Une idée germe dans son esprit vif. Encore faut-il qu’elle obtienne l’accord de son frère et de son mari…
Eustache aux Grenons est un homme très occupé, et le peu de temps qu’il accorde à sa descendance est uniquement dévolu à son fils aîné, l’héritier Eustache. Elle est seule à assurer l’éducation de Godefroy, son puîné au tempérament si fougueux. Godefroy n’a que des miettes d’attention de la part d’Eustache II. À défaut de père, le garçon de onze ans a besoin d’un tuteur. Malgré l’affection maternelle qu’Ide lui porte, elle sait qu’elle ne peut pas être le mentor que le garçon mérite.
Son oncle Godefroid le Bossu pourrait remplir ce rôle.
Dans les semaines qui suivent, Ide obtient l’approbation de son mari et de son frère. Et c’est le cœur lourd, mais convaincu qu’elle fait son devoir, qu’Ide envoie son fils Godefroy vivre à Bouillon, au milieu des champs de blé d’Ardenne.
Île du Lido, République de Venise, avril 1071
Pietro Tron est un patricien vénitien. Sa famille, originaire de Mantoue, est implantée de longue date à Venise. Son nom se prononce Trono en latin.
Comme toute la noblesse et aussi comme une majorité de la plèbe, il assiste aux funérailles de Domenico Contarini, 30e doge de Venise. Son beau-père Giovanni Loredano l’accompagne dans la toute nouvelle église San Nicolò, construite sur l’île du Lido dans la lagune vénitienne.

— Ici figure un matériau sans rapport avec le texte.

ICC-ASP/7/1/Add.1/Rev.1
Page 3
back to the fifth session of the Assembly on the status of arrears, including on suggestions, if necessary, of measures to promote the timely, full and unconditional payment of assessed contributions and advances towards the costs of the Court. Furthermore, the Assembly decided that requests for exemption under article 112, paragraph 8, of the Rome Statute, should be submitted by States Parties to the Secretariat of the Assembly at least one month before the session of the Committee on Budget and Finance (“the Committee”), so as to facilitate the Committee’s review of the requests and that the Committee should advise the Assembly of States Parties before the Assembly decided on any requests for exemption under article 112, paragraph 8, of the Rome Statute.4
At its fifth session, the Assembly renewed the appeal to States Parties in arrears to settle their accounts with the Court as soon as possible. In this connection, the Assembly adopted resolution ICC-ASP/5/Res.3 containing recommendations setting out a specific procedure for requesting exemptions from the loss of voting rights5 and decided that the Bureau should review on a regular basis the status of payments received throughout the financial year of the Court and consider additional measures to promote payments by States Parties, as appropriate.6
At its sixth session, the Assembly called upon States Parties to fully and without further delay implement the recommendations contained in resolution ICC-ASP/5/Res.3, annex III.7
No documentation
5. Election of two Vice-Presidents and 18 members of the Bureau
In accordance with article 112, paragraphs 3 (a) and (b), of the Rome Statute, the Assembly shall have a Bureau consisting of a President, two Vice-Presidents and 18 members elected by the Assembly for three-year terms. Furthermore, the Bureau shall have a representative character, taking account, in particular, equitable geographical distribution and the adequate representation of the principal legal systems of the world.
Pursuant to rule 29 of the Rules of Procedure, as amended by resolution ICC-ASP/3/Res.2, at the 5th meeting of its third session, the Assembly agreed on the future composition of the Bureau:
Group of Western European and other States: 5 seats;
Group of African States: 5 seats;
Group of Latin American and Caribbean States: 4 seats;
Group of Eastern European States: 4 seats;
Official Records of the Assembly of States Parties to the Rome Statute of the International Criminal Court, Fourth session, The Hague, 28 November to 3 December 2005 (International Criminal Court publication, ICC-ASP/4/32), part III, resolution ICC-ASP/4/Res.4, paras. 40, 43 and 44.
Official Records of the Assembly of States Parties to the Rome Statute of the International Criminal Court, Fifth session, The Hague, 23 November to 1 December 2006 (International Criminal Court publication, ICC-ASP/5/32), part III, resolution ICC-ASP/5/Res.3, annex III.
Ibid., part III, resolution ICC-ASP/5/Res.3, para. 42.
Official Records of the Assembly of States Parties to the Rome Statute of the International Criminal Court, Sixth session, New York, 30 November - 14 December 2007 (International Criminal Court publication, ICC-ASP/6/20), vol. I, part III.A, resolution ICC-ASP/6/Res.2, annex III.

« Cette cérémonie est grandiose, Giovanni ! »
« Je te reconnais bien là, Pietro. Tu as toujours admiré le faste et l’apparat liés au pouvoir. »

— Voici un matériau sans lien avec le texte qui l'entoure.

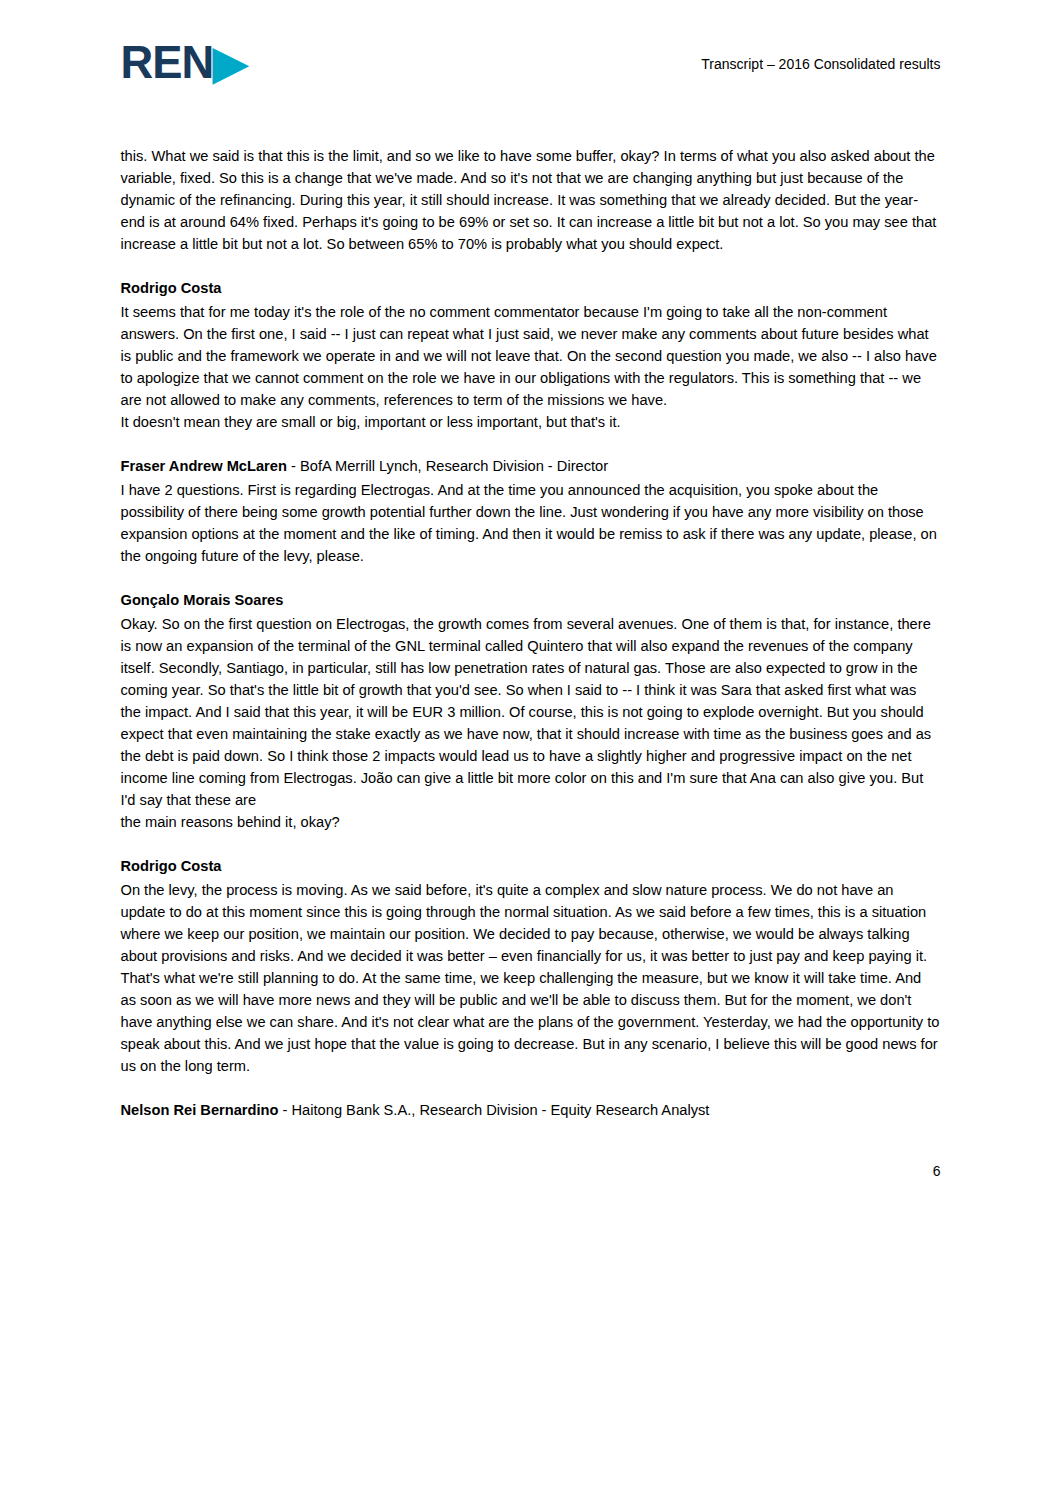REN▶
Transcript – 2016 Consolidated results
this. What we said is that this is the limit, and so we like to have some buffer, okay? In terms of what you also asked about the variable, fixed. So this is a change that we've made. And so it's not that we are changing anything but just because of the dynamic of the refinancing. During this year, it still should increase. It was something that we already decided. But the year-end is at around 64% fixed. Perhaps it's going to be 69% or set so. It can increase a little bit but not a lot. So you may see that increase a little bit but not a lot. So between 65% to 70% is probably what you should expect.
Rodrigo Costa
It seems that for me today it's the role of the no comment commentator because I'm going to take all the non-comment answers. On the first one, I said -- I just can repeat what I just said, we never make any comments about future besides what is public and the framework we operate in and we will not leave that. On the second question you made, we also -- I also have to apologize that we cannot comment on the role we have in our obligations with the regulators. This is something that -- we are not allowed to make any comments, references to term of the missions we have.
It doesn't mean they are small or big, important or less important, but that's it.
Fraser Andrew McLaren - BofA Merrill Lynch, Research Division - Director
I have 2 questions. First is regarding Electrogas. And at the time you announced the acquisition, you spoke about the possibility of there being some growth potential further down the line. Just wondering if you have any more visibility on those expansion options at the moment and the like of timing. And then it would be remiss to ask if there was any update, please, on the ongoing future of the levy, please.
Gonçalo Morais Soares
Okay. So on the first question on Electrogas, the growth comes from several avenues. One of them is that, for instance, there is now an expansion of the terminal of the GNL terminal called Quintero that will also expand the revenues of the company itself. Secondly, Santiago, in particular, still has low penetration rates of natural gas. Those are also expected to grow in the coming year. So that's the little bit of growth that you'd see. So when I said to -- I think it was Sara that asked first what was the impact. And I said that this year, it will be EUR 3 million. Of course, this is not going to explode overnight. But you should expect that even maintaining the stake exactly as we have now, that it should increase with time as the business goes and as the debt is paid down. So I think those 2 impacts would lead us to have a slightly higher and progressive impact on the net income line coming from Electrogas. João can give a little bit more color on this and I'm sure that Ana can also give you. But I'd say that these are
the main reasons behind it, okay?
Rodrigo Costa
On the levy, the process is moving. As we said before, it's quite a complex and slow nature process. We do not have an update to do at this moment since this is going through the normal situation. As we said before a few times, this is a situation where we keep our position, we maintain our position. We decided to pay because, otherwise, we would be always talking about provisions and risks. And we decided it was better – even financially for us, it was better to just pay and keep paying it. That's what we're still planning to do. At the same time, we keep challenging the measure, but we know it will take time. And as soon as we will have more news and they will be public and we'll be able to discuss them. But for the moment, we don't have anything else we can share. And it's not clear what are the plans of the government. Yesterday, we had the opportunity to speak about this. And we just hope that the value is going to decrease. But in any scenario, I believe this will be good news for us on the long term.
Nelson Rei Bernardino - Haitong Bank S.A., Research Division - Equity Research Analyst
6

« Il faut bien reconnaître que Domenico Contarini fut un grand doge, qui a régné sur Venise pendant trois décennies », dit Pietro Tron avec une admiration teintée d’envie.

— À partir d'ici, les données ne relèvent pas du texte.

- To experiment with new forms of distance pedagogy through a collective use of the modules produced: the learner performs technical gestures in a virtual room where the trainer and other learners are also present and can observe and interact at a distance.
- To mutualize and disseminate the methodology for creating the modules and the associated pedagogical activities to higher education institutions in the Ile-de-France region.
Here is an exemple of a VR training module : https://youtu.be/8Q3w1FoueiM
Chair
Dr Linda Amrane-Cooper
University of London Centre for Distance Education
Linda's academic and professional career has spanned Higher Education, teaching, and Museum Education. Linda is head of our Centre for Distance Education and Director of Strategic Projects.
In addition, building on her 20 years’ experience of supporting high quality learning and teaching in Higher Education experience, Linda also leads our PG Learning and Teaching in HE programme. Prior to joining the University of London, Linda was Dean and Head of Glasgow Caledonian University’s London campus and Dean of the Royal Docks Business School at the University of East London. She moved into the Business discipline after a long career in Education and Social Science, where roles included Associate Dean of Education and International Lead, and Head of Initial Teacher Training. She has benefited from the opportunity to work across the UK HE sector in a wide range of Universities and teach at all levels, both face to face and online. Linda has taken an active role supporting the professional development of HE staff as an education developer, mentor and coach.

« Tu te trompes, mon gendre. Domenico n’a pas régné. Les doges ne sont pas des rois. Ils sont les premiers magistrats de la République, l’incarnation de la majesté de l’État dont ils sont le premier serviteur. »
« Mais tout de même, c’est le doge Contarini que l’on honore aujourd’hui », insiste Pietro.
« Tu te trompes encore ! Aujourd’hui, Venise ne célèbre pas l’homme. Par cet éclat et cette splendeur qui t’enivre tant, Venise célèbre Venise. L’hommage s’adresse à notre sérénissime république fondée il y a près de quatre siècles7. »
Pietro est avide de pouvoir. En tant que noble vénitien, issu d’une famille patricienne, il peut prétendre au dogat. Ambitieux, il se verrait bien désigné successeur de Contarini.
« La mort du doge, c’est ma chance, se dit-il. Une opportunité qui ne se représente pas souvent. J’avais neuf ans quand Contarini fut élu. Mon tour est venu, je serai trop vieux la prochaine fois. »
« Pietro, tu sais que je t’aime comme un fils, et c’est pour cela que je t’ai donné ma fille. Mais permets-moi de te dire que tu es trop présomptueux. Tu n’es qu’un marchand de blé. Tu dois avoir conscience de la place qui est la tienne dans la société », le rabroue Giovanni.
« Un riche marchand de blé et un armateur, oui. Et j’en suis fier ! Ce sont nous autres, les marchands, qui font tourner le monde. Et particulièrement Venise. »
Pietro est piqué au vif. Il désapprouve le fait que son beau-père ne partage pas son ambition.
« Et ma famille est ancienne. Les Tron ont beaucoup œuvré pour Venise », ajoute-t-il.